Copy out the text about 75 Eurydike from "Orbital characteristics" to "km (2.674 AU)", word for word.

#### EXTRACT TO READ

Orbital characteristics
- Epoch December 31, 2006 (JD 2454100.5)
- Aphelion: 521.874 million km (3.489 AU)
- Perihelion: 278.028 million km (1.858 AU)
- Semi-major axis: 399.951 million km (2.674 AU)
- Eccentricity: 0.305
- Orbital period (sidereal): 1596.687 d (4.37 a)
- Average orbital speed: 17.79 km/s
- Mean anomaly: 26.318°
- Inclination: 5.002°
- Longitude of ascending node: 359.481°
- Argument of perihelion: 339.566°

Physical characteristics
- Dimensions: 62.377 ± 1.603 km
- Mass: (4.46 ± 2.06/1.06)×10^{17} kg
- Mean density: 3.511 ± 1.618/0.837 g/cm^{3}
- Synodic rotation period: 5.357 h
- Geometric albedo: 0.149
- Spectral type: M
- Absolute magnitude (H): 9.29

= 75 Eurydike =

Main-belt asteroid

75 Eurydike is a large main-belt asteroid. It has an M-type spectrum and a relatively high albedo and may be rich in nickel-iron. Eurydike was discovered by German-American astronomer C. H. F. Peters on September 22, 1862. It was second of his numerous asteroid discoveries and is named after Eurydice, the wife of Orpheus. The asteroid is orbiting the Sun for a period of 4.37 years and completes a rotation about its axis every 5.4 hours.

########
#### THE DATA

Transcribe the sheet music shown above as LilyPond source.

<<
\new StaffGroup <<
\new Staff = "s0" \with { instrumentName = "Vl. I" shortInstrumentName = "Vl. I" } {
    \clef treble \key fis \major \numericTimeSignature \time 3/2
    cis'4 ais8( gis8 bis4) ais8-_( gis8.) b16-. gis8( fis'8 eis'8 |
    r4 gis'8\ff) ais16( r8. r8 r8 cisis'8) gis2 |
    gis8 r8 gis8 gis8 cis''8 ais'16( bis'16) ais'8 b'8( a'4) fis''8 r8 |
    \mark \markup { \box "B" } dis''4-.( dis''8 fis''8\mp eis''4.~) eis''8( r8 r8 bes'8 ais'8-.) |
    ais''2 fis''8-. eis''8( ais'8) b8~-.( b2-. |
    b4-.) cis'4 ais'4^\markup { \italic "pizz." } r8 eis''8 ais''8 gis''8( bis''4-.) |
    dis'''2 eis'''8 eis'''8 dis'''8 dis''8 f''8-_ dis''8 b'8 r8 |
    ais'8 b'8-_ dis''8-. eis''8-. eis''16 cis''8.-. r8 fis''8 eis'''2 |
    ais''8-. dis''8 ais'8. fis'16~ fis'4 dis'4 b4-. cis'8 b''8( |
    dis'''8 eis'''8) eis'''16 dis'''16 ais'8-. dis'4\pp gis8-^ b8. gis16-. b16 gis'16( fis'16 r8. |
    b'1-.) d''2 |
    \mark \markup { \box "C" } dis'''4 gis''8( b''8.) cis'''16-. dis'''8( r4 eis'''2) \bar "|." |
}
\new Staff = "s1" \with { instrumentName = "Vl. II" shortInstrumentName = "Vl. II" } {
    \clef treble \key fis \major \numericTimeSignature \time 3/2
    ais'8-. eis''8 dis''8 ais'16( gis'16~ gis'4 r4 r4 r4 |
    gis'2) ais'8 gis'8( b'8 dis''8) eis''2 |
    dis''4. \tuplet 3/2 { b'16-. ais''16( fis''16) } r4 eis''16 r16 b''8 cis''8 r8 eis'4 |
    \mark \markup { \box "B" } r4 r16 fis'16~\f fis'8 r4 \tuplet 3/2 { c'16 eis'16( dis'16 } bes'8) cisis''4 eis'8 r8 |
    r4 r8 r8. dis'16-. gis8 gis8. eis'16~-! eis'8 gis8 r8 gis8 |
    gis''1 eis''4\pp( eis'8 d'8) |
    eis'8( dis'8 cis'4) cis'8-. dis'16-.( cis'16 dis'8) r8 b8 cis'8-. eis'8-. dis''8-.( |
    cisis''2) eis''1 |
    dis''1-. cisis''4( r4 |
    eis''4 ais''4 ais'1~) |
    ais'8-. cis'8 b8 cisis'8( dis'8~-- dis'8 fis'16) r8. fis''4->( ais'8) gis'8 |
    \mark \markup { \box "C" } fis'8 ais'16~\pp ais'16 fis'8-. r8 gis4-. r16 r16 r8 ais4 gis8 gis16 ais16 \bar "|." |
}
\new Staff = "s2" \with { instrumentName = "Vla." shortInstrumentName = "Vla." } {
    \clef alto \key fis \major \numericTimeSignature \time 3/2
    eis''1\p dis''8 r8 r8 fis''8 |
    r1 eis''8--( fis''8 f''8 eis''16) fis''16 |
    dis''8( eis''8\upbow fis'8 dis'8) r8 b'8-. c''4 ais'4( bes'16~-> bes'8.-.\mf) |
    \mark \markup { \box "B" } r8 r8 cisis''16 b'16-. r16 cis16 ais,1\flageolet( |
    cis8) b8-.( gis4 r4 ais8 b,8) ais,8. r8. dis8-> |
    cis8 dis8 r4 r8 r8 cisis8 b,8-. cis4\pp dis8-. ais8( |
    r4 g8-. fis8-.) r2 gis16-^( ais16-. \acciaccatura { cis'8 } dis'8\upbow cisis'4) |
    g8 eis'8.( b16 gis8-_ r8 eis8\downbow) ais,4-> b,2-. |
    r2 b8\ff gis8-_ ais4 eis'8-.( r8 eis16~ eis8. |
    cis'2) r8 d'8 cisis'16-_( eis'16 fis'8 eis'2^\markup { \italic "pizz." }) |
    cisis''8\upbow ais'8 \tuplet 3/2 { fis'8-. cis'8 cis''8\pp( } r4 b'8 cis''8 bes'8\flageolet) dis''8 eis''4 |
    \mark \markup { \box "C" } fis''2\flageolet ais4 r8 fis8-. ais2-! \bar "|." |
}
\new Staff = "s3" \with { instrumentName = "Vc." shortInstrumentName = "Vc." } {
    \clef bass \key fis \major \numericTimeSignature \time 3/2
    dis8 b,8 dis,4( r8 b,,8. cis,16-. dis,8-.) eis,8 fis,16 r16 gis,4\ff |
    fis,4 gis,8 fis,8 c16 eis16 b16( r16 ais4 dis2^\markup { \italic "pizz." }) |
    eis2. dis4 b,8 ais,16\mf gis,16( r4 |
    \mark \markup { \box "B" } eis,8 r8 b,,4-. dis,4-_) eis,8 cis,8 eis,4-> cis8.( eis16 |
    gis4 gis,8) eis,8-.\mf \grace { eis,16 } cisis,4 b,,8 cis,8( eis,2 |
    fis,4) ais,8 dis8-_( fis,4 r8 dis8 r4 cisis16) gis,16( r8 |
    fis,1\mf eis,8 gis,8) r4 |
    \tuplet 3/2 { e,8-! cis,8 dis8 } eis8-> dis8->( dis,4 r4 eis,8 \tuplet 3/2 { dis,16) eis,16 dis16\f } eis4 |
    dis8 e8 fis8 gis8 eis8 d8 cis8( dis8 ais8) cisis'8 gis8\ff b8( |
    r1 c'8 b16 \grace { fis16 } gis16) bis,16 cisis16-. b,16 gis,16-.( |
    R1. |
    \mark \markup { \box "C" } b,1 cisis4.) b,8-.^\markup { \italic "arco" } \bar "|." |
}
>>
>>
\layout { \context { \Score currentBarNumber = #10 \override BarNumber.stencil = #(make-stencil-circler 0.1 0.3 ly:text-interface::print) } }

########

**ANSWER SECTION:**
Orbital characteristics
- Epoch December 31, 2006 (JD 2454100.5)
- Aphelion: 521.874 million km (3.489 AU)
- Perihelion: 278.028 million km (1.858 AU)
- Semi-major axis: 399.951 million km (2.674 AU)